== ACTIVITY ==
Give again the entries below exactly, beginning at the first line and ending at the line with "an immunohistochemistry (IHC)".

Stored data
********
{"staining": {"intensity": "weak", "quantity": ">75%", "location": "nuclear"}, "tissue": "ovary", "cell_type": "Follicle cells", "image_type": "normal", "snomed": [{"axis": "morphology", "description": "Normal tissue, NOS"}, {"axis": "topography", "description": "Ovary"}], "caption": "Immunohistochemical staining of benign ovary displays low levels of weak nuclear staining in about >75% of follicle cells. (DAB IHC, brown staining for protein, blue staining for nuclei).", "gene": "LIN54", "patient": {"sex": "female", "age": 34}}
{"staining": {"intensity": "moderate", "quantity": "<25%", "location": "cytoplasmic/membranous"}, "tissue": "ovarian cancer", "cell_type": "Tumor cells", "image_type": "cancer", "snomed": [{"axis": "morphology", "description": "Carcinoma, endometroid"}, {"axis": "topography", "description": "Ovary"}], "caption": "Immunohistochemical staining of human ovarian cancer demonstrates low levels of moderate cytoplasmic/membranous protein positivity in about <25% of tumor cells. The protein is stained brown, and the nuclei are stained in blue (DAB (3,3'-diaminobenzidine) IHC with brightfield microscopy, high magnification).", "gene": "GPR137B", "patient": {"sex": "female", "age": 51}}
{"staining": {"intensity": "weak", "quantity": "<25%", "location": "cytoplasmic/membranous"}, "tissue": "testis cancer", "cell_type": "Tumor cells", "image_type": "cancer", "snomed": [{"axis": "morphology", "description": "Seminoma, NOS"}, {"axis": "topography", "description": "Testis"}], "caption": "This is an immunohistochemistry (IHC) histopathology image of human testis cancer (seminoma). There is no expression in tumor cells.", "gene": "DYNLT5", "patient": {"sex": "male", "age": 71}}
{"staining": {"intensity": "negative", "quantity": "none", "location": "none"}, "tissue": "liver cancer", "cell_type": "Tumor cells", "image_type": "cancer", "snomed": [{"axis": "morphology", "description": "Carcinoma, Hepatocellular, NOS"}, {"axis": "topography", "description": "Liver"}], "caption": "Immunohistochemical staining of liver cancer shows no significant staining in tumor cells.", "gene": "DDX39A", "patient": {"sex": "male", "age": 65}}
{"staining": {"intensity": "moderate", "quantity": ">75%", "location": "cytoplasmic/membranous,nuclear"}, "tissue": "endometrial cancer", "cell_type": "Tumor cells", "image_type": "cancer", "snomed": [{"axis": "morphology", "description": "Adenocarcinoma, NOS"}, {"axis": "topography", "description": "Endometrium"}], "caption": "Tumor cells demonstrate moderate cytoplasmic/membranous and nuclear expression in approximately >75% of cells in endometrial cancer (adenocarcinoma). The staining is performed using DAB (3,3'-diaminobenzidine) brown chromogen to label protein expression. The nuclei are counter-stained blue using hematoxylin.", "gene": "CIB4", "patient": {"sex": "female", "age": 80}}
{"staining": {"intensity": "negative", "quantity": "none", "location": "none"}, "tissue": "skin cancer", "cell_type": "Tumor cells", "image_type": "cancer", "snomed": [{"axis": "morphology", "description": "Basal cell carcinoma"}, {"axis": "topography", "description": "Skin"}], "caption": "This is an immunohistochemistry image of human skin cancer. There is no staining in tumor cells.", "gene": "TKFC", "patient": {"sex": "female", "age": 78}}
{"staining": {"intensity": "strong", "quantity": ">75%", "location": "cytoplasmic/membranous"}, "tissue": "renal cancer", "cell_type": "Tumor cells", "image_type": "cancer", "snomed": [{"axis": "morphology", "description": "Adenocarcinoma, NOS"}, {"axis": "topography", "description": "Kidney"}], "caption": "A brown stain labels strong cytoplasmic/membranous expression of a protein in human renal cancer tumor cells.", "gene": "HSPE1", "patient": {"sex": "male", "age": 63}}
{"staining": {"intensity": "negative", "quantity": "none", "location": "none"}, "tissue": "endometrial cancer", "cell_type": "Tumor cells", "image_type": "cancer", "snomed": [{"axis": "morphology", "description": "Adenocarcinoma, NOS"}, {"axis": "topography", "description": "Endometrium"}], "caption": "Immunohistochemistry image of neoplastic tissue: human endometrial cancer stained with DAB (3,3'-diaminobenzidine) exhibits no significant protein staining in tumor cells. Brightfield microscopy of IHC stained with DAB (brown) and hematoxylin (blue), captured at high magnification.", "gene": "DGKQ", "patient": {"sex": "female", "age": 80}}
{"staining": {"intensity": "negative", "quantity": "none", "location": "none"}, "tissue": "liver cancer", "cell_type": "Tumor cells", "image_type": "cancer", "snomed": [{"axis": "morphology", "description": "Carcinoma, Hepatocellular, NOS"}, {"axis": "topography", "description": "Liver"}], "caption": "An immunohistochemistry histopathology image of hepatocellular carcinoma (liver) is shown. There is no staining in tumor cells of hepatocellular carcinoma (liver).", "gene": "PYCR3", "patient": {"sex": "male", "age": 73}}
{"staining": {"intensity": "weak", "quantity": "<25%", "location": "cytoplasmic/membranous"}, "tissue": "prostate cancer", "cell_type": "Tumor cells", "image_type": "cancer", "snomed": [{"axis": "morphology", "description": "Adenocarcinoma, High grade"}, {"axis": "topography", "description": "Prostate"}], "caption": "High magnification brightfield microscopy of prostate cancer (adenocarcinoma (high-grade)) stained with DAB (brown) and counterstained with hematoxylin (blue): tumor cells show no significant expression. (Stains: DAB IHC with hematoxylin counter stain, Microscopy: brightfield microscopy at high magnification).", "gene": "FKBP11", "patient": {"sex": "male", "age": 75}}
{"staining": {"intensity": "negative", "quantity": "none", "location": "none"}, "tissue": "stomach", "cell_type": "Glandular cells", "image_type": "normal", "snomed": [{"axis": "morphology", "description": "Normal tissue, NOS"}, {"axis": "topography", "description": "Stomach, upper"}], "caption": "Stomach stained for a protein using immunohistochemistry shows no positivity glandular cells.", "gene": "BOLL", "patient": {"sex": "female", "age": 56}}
********
== WRITTEN REPLY ==
{"staining": {"intensity": "weak", "quantity": ">75%", "location": "nuclear"}, "tissue": "ovary", "cell_type": "Follicle cells", "image_type": "normal", "snomed": [{"axis": "morphology", "description": "Normal tissue, NOS"}, {"axis": "topography", "description": "Ovary"}], "caption": "Immunohistochemical staining of benign ovary displays low levels of weak nuclear staining in about >75% of follicle cells. (DAB IHC, brown staining for protein, blue staining for nuclei).", "gene": "LIN54", "patient": {"sex": "female", "age": 34}}
{"staining": {"intensity": "moderate", "quantity": "<25%", "location": "cytoplasmic/membranous"}, "tissue": "ovarian cancer", "cell_type": "Tumor cells", "image_type": "cancer", "snomed": [{"axis": "morphology", "description": "Carcinoma, endometroid"}, {"axis": "topography", "description": "Ovary"}], "caption": "Immunohistochemical staining of human ovarian cancer demonstrates low levels of moderate cytoplasmic/membranous protein positivity in about <25% of tumor cells. The protein is stained brown, and the nuclei are stained in blue (DAB (3,3'-diaminobenzidine) IHC with brightfield microscopy, high magnification).", "gene": "GPR137B", "patient": {"sex": "female", "age": 51}}
{"staining": {"intensity": "weak", "quantity": "<25%", "location": "cytoplasmic/membranous"}, "tissue": "testis cancer", "cell_type": "Tumor cells", "image_type": "cancer", "snomed": [{"axis": "morphology", "description": "Seminoma, NOS"}, {"axis": "topography", "description": "Testis"}], "caption": "This is an immunohistochemistry (IHC) histopathology image of human testis cancer (seminoma). There is no expression in tumor cells.", "gene": "DYNLT5", "patient": {"sex": "male", "age": 71}}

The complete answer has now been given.